Germany, France Holland, Belgium, Sweden, Spain, Portugal and Italy had their own playgrounds where sins were committed. (did I miss any European players?)
Germany, France Holland, Belgium, Sweden, Spain, Portugal and Italy had their own playgrounds where sins were committed. (did I miss any European players?)
Denmark. The US Virgin Islands used to be Danish. The Danes also owned Iceland and still own Greenland. Exactly why anyone would want Iceland or Greenland is left as an exercise for the student.
And, recall, Goa in India was Portuguese until about 1966, when the Indians marched in and dared the Portuguese to do something. Which they couldn't, as Egypt refused to let them pass through Suez, and they didn't have any ships with enough range to get there going past the Cape of Good Hope. In theory they could have stopped in Angola and Mozambique, but as a practical matter that wasn't on either, there being a bit of a revolution going on in both places. There would be a reason why there's an AK-47 on the Mozambican flag...
Heavy is defined as 20,000 - 50,000 kg to LEO. Medium is 2,000 - 20,000 kg, Super Heavy is over 50,000 kg. So the Indian rocket is a Medium, as is the Soyuz. The Falcon 9 FT is a Heavy and the Falcon Heavy is actually a Super Heavy (at least according to the NASA classification system).
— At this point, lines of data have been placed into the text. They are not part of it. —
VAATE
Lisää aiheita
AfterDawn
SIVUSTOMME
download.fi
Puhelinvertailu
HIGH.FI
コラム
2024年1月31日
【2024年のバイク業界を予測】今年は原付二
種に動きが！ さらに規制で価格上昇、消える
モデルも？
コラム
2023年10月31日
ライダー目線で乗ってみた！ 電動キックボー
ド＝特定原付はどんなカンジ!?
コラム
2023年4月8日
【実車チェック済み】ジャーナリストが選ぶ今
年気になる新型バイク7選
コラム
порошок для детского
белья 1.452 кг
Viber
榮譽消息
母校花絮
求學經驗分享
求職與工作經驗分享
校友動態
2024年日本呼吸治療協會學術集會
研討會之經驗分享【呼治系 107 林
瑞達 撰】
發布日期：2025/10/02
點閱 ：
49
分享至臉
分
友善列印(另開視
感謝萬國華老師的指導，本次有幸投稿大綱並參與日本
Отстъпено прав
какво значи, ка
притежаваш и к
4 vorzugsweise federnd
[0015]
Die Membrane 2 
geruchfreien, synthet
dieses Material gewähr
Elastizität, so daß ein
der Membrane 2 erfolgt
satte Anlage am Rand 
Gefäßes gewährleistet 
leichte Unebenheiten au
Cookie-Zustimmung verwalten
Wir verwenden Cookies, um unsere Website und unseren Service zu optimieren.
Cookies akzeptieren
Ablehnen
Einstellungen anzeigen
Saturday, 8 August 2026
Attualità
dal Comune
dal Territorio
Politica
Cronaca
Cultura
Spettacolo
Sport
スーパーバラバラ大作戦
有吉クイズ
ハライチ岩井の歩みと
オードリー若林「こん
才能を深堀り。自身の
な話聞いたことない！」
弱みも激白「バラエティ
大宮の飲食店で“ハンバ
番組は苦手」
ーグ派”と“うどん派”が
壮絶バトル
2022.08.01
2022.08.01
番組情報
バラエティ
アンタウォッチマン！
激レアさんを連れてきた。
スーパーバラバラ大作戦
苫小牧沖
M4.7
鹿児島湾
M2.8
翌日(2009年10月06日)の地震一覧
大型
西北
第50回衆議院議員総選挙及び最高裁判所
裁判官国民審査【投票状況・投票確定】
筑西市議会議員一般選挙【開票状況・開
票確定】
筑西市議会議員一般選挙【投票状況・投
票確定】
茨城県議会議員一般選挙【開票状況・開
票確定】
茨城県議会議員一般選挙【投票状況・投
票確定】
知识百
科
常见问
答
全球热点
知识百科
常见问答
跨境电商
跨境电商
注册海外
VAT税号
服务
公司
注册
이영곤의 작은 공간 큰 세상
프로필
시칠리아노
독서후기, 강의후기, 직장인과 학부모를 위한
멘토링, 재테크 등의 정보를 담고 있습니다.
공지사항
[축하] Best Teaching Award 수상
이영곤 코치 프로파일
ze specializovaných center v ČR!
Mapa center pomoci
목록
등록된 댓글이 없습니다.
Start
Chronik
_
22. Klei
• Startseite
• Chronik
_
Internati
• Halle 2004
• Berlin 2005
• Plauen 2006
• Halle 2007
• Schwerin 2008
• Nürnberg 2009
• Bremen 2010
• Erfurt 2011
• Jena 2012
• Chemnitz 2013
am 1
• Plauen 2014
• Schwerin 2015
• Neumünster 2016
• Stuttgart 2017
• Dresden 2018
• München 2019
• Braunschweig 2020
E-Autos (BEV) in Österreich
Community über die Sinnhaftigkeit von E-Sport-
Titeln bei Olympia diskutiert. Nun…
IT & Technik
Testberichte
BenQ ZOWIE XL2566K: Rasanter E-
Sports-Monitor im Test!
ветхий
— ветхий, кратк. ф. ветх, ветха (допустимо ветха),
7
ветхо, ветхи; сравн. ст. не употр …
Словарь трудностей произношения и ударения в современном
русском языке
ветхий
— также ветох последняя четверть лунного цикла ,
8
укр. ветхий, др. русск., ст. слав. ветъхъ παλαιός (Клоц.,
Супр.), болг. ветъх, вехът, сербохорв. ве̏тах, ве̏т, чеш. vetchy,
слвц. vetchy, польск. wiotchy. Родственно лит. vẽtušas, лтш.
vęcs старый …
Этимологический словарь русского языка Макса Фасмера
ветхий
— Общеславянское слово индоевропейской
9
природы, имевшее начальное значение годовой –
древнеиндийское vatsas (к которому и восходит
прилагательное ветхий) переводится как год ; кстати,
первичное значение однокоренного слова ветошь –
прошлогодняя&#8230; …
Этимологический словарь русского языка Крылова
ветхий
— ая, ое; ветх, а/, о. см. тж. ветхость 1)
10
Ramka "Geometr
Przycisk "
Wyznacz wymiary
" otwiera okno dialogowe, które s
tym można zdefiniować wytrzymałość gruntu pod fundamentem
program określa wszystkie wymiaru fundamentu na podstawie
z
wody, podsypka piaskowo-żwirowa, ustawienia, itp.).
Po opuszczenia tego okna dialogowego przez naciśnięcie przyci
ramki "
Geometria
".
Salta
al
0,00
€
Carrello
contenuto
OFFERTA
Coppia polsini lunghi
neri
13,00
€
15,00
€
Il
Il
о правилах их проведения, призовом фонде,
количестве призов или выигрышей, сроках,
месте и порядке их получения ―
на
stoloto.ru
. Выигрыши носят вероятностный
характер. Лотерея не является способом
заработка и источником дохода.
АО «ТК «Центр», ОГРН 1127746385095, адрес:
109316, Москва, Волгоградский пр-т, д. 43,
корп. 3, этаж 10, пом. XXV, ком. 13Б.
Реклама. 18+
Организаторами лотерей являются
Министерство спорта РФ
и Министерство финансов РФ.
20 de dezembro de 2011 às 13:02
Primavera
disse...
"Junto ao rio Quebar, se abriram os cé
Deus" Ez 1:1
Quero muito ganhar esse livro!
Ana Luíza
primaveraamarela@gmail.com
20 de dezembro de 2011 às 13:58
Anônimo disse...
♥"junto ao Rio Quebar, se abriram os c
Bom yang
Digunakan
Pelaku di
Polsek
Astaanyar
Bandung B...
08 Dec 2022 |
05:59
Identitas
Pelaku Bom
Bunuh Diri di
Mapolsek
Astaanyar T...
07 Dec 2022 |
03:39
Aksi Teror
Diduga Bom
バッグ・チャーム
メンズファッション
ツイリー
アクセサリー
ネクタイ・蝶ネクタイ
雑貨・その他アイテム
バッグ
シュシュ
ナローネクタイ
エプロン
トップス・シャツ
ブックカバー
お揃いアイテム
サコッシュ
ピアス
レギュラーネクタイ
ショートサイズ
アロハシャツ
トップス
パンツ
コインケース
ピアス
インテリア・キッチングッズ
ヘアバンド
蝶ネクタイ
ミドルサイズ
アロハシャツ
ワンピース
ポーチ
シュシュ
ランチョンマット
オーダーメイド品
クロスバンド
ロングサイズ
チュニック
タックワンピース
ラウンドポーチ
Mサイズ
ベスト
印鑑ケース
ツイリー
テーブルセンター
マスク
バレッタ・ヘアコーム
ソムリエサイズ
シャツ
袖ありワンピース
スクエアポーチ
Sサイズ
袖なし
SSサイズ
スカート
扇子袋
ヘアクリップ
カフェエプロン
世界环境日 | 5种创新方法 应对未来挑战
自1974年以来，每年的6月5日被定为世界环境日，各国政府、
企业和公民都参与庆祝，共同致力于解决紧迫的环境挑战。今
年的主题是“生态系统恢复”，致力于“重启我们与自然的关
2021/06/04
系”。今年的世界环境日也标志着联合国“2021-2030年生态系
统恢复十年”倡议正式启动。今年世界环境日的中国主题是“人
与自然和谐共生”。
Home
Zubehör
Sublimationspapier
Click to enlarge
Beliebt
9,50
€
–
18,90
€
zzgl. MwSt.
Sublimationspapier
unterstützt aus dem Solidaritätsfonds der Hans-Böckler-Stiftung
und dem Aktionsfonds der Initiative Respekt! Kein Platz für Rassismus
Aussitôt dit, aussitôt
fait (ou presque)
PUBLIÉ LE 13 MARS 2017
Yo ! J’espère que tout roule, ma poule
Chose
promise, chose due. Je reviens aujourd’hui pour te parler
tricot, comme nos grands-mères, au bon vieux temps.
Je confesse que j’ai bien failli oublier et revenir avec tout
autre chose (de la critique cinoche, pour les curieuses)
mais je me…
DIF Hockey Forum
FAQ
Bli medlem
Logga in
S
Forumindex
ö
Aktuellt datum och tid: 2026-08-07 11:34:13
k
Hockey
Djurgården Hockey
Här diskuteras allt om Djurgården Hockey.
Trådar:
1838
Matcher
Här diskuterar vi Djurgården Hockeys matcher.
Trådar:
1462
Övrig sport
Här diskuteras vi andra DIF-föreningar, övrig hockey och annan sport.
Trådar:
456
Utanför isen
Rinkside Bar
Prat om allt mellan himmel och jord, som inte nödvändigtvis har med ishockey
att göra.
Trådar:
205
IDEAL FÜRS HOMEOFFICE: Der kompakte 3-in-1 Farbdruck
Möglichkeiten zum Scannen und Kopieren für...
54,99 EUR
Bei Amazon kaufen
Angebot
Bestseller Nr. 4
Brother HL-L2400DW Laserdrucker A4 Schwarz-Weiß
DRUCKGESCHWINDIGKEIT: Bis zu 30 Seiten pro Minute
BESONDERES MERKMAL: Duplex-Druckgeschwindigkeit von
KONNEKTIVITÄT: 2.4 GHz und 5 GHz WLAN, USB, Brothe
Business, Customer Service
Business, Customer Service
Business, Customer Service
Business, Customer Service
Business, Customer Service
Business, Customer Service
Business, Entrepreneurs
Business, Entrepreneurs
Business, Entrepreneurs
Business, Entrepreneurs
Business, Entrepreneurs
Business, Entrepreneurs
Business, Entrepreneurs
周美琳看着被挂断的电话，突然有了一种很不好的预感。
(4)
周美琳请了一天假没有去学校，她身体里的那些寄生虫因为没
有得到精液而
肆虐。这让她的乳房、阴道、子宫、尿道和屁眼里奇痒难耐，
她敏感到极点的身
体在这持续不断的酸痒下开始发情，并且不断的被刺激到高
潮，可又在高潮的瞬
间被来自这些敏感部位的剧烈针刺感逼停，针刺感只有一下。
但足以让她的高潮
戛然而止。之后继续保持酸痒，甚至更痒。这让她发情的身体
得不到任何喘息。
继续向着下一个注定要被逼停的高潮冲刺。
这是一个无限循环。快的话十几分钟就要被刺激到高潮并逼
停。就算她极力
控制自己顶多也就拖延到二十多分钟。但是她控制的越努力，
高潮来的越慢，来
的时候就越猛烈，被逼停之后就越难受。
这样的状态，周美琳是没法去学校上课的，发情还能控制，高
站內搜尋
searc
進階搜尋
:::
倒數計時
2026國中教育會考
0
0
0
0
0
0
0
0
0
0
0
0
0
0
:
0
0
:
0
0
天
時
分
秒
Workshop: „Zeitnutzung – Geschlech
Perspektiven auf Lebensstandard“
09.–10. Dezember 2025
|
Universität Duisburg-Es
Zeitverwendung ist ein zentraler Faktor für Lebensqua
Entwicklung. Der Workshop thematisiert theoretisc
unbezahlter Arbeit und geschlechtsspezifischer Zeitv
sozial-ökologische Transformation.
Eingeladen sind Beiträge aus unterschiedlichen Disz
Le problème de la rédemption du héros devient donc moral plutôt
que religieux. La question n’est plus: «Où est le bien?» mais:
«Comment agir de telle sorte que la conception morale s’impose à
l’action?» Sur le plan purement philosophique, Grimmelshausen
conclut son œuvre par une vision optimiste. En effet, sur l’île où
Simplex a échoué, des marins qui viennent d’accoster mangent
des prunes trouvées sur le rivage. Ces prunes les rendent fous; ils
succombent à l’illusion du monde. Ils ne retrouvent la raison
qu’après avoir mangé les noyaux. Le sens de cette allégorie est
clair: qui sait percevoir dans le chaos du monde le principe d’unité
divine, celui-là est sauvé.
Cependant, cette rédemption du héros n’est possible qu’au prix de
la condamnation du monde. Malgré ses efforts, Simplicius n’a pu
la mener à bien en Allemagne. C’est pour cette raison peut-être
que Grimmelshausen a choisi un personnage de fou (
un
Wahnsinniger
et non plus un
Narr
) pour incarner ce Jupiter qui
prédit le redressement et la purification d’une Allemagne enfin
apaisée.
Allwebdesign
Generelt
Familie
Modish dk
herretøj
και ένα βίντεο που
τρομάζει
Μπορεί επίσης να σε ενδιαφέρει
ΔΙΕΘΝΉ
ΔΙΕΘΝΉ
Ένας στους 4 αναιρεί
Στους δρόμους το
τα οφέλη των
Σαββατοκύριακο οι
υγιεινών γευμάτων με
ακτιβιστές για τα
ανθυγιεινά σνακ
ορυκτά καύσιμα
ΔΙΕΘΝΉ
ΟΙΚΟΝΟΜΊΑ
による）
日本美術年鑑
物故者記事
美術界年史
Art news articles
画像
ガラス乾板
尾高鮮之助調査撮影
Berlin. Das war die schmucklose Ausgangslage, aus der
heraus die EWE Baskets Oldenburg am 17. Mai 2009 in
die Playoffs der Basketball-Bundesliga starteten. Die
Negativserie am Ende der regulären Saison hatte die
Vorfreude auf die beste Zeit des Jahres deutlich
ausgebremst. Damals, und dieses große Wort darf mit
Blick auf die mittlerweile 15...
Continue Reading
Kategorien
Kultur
There isn't a standard definition for what is heavy. The rule of thumb has been that anything over 20 tonnes to LEO was labelled heavy.
Recent developments are pushing the lower bound of what we call heavy though. F9 has been upgraded so much that it's payload capacity is less than 10% smaller than the original FH design. I expect by 2025 heavy lift will be changed to refer only to rockets above your 50 tonne number.
You're not wrong, just ahead of your time. More importantly, your point point that 8 tonnes to LEO isn't heavy lift, is correct. Not that it really matters. The key is cost per kg.
The problem at the moment is that NOBODY has 50T to LEO capability.
The last launcher capable of that was Saturn V (anything which didn't reach orbit doesn't count, so don't bring up Energia or N1)
The next rocket to beat that threshold will be Falcon Heavy and I'm sure that Elon named it so he can swear in public with a straight face.
"so don't bring up Energia"
Didn't Buran have a payload capacity of ~30T? And Energia put the orbiter up, so surely that would have to have (a) a payload significantly greater than 30T to LEO, and (b) actually have put it up there for Buran to have been whizzing about for hours.
That's my understanding, but I could be wrong. Anyone able to confirm?
"But how expensive to build one these days?"
That's an interesting question, of course, but one that doesn't lend itself to easy answers. But of course, my point is really that people who talk about going beyond the figures that *are* in the table need to remember that it has been done already. It isn't science fiction, and it isn't beyond the reach of our *current* level of technology. It's *history*.